Et puis un jour, malgré son art perdu, malgré son corps frêle, il décida de passer une nouvelle fois les portes de l’inconnu. Il était persuadé que quelque part dans le vaste monde, vents et nuages s’étaient réfugiés. Il se refusait à croire que tous aient répondu à son appel. Il n’emporta dans son voyage qu’une carte, des provisions, et sa fidèle baguette. Puis il marcha, sans s’arrêter.

Lui qui était tant épris de liberté, il n’y goûtait réellement qu’en ces instants. Sans foyer où retourner, la couche à l’air libre, le cosmos était son campement. Si libérateur en réalité, ce sentiment. Son voyage lui apprit bien des choses. Il admira des splendeurs sans pareil, escalada une montagne de verre, remonta une cascade inversée et traversa une forêt luxuriante dont tous les arbres étaient identiques. Il fit bien des rencontres aussi, sur son chemin comme au bout du monde. Les vagabonds n’étaient pas nombreux, mais il n’était pas seul. Des compagnons de voyages temporaires, d’autres avec qui il décida de former un groupe. Et puis, perdu dans la haute steppe, il retrouva son vent.

Ce n’était pas ce à quoi il s’était attendu. Nul nuage n’avait couvert le ciel depuis son départ, bien des années plus tôt. Aucune brise ne lui avait effleuré le visage. Le soleil, seul, brûlait un sol assoiffé. À la honte s’était ajouté un sentiment de culpabilité, alors qu’il s’était convaincu que toute la misère du monde lui imputait. Il n’avait ressorti sa baguette de son sac, de peur d’être reconnu.

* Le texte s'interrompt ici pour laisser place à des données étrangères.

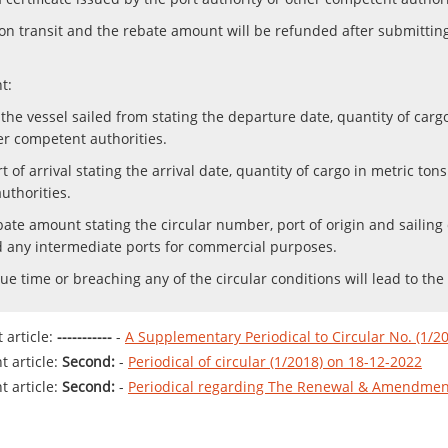
upon transit and the rebate amount will be refunded after submitti
t:
at the vessel sailed from stating the departure date, quantity of ca
er competent authorities.
ort of arrival stating the arrival date, quantity of cargo in metric to
uthorities.
te amount stating the circular number, port of origin and sailing da
ed any intermediate ports for commercial purposes.
ue time or breaching any of the circular conditions will lead to the
article:
-----------
-
A Supplementary Periodical to Circular No. (1/2
 article:
Second:
-
Periodical of circular (1/2018) on 18-12-2022
 article:
Second:
-
Periodical regarding The Renewal & Amendment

Mais son vent l’avait reconnu, et lui avait pardonné. Il l’avait caressé comme il avait l’habitude de le faire auparavant. Il était jeune et faible, mais reconnaissable entre mille.

Alors l’homme sortit une baguette humide, battue et malmenée par le temps, et commença à l’agiter. De son vent délicat jaillirent des nuages, puis les bourrasques reparurent. Il créa un nimbostratus et connut la sensation de l’eau se déversant sur son visage. Les nuages apparaissant, il ne commandait plus aux vents, mais les laissait vaquer à leur rythme. Il les laissa se disperser dans le monde, libres comme il l’était. Son art ravivé résonnait avec les rafales, donnant lieu à sa nouvelle symphonie.